AIM OF THE TASK:
Reproduce every line below exactly as written; do not include the images.

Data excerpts
^^^^
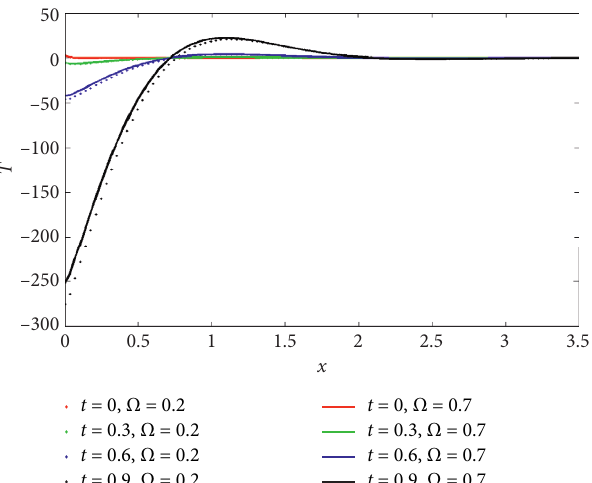
Figure 27: Vertical displacement w concerning x with magnetic and rotation.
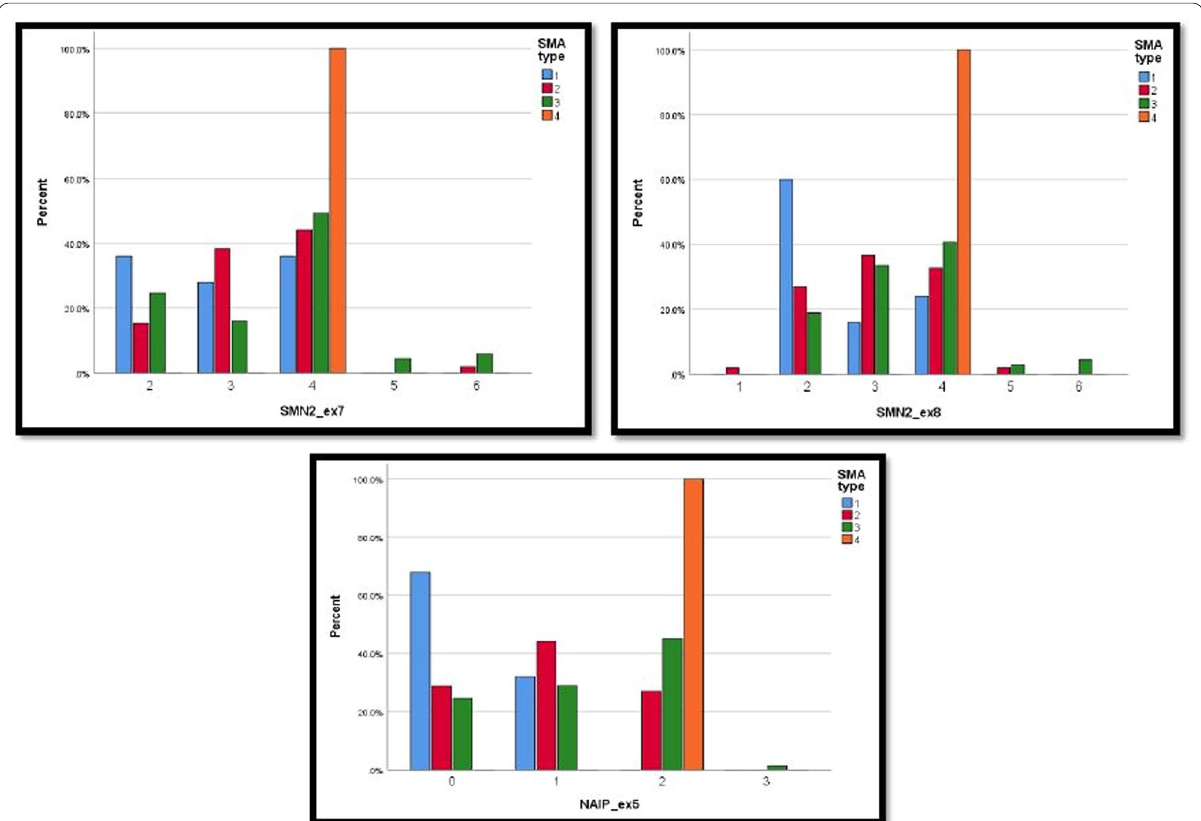
Fig. 1 Bar charts showing Copy number variations of SMN2 and NAIP genes in SMA patients (n SMN1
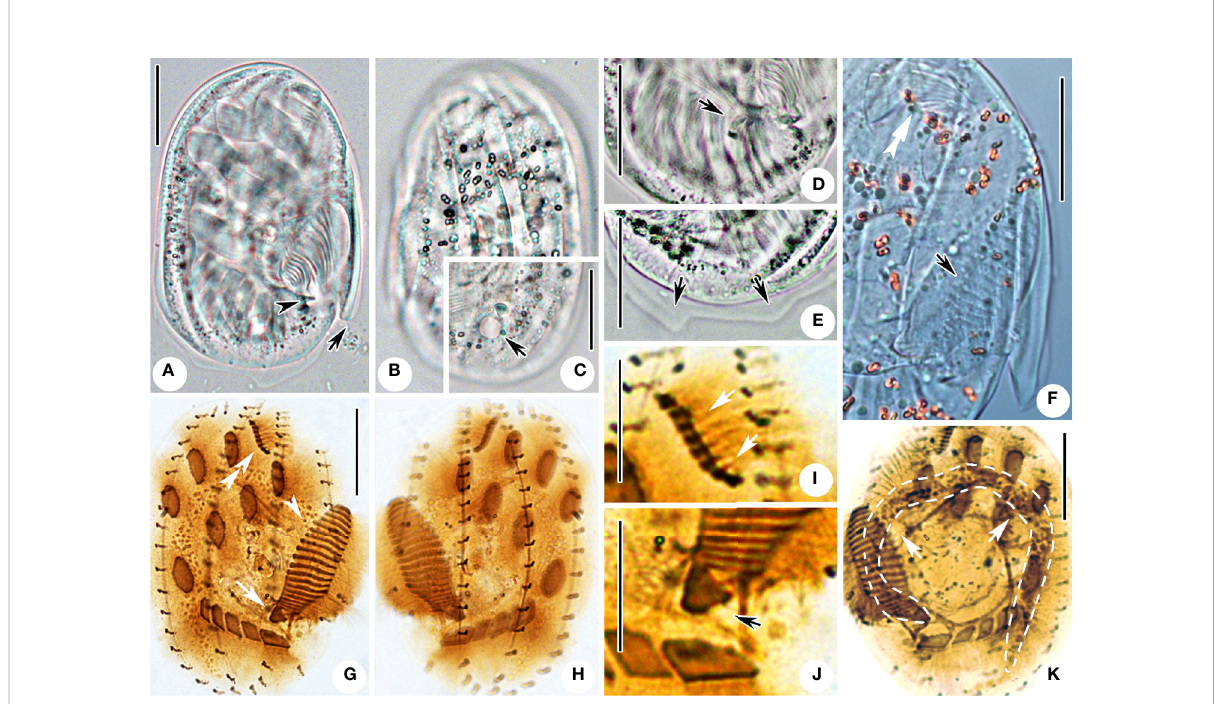
FIGURE 3 Microphotographs of Aspidisca spina sp. n. in life (A – F) and after protargol impregnation (G – K) . (A) Ventral view of a representative individual; arrow marks the peristomial spur, and arrowhead marks the bulge. (B) Dorsal view, showing the ridges. (C) Dorsal view; arrow indicates the contractile vacuole. (D) Ventral view, arrow points to the leftmost transverse cirri. (E) Dorsal view, showing the protrusions on the posterior cell margin (arrows). (F) Ventral view; double arrowheads point to AZM1, and arrow points to AZM2. (G, H) Infraciliature of ventral and dorsal sides of the same specimen; double arrowheads point to AZM1, arrowhead points to AZM2, and arrow points to PM. (I) Ventral view, arrows showing the AZM1. (J) Ventral view of the posterior part of AZM2; arrow marks the paroral membrane. (K) Dorsal view, arrows showing the macronucleus. Scale bars: 20 µm (A – H, K) , 10 µm (I, J)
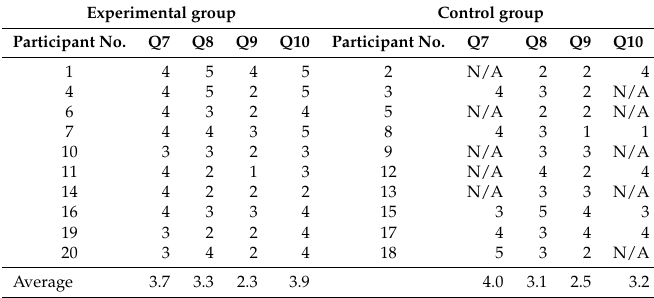
Table 5. Post-survey results comparison on questions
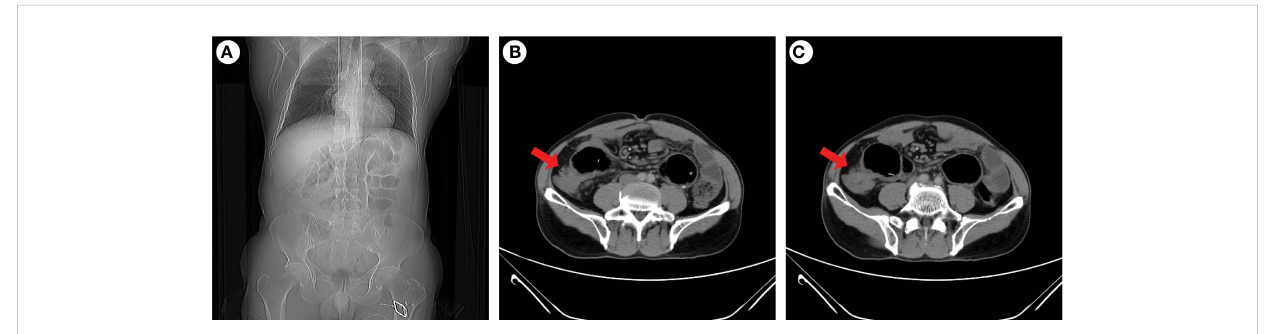
FIGURE 3 Abdominal CT examination of the patient when intestinal obstruction occurs again. Coronal images indicated gas and fl uid accumulation in the intestine (A) , and transverse images revealed ileocecal intestinal wall thickening (B, C) . The red arrow indicaes the ileocecal junction.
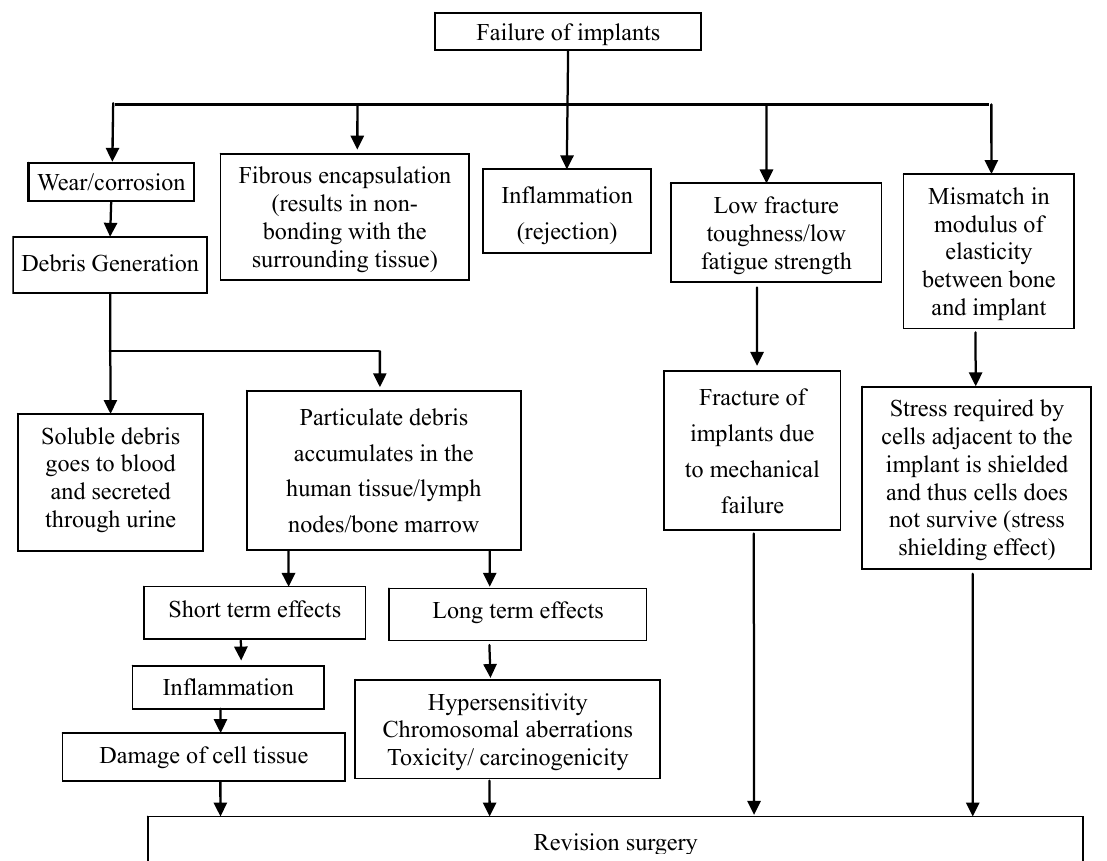
Figure 5. Various causes for failure of implants that lead to revision surgery [75]. Reprinted with permission from [75]. Copyright 2013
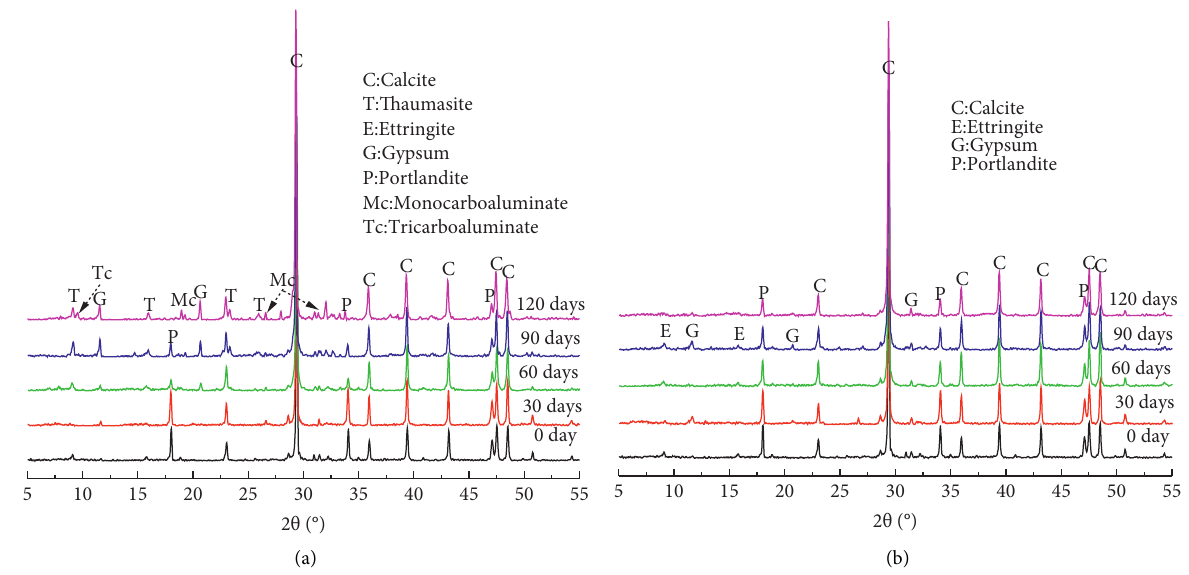
Figure 13: XRD pattern of 45% limestone powder content within 120 days. (a) Cathode surface and (b) anode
^^^^
ANSWER FOR THIS EXERCISE:
Figure 27: Vertical displacement w concerning x with magnetic and rotation.
Fig. 1 Bar charts showing Copy number variations of SMN2 and NAIP genes in SMA patients (n SMN1
FIGURE 3 Microphotographs of Aspidisca spina sp. n. in life (A – F) and after protargol impregnation (G – K) . (A) Ventral view of a representative individual; arrow marks the peristomial spur, and arrowhead marks the bulge. (B) Dorsal view, showing the ridges. (C) Dorsal view; arrow indicates the contractile vacuole. (D) Ventral view, arrow points to the leftmost transverse cirri. (E) Dorsal view, showing the protrusions on the posterior cell margin (arrows). (F) Ventral view; double arrowheads point to AZM1, and arrow points to AZM2. (G, H) Infraciliature of ventral and dorsal sides of the same specimen; double arrowheads point to AZM1, arrowhead points to AZM2, and arrow points to PM. (I) Ventral view, arrows showing the AZM1. (J) Ventral view of the posterior part of AZM2; arrow marks the paroral membrane. (K) Dorsal view, arrows showing the macronucleus. Scale bars: 20 µm (A – H, K) , 10 µm (I, J)
Table 5. Post-survey results comparison on questions
FIGURE 3 Abdominal CT examination of the patient when intestinal obstruction occurs again. Coronal images indicated gas and fl uid accumulation in the intestine (A) , and transverse images revealed ileocecal intestinal wall thickening (B, C) . The red arrow indicaes the ileocecal junction.
Figure 5. Various causes for failure of implants that lead to revision surgery [75]. Reprinted with permission from [75]. Copyright 2013
Figure 13: XRD pattern of 45% limestone powder content within 120 days. (a) Cathode surface and (b) anode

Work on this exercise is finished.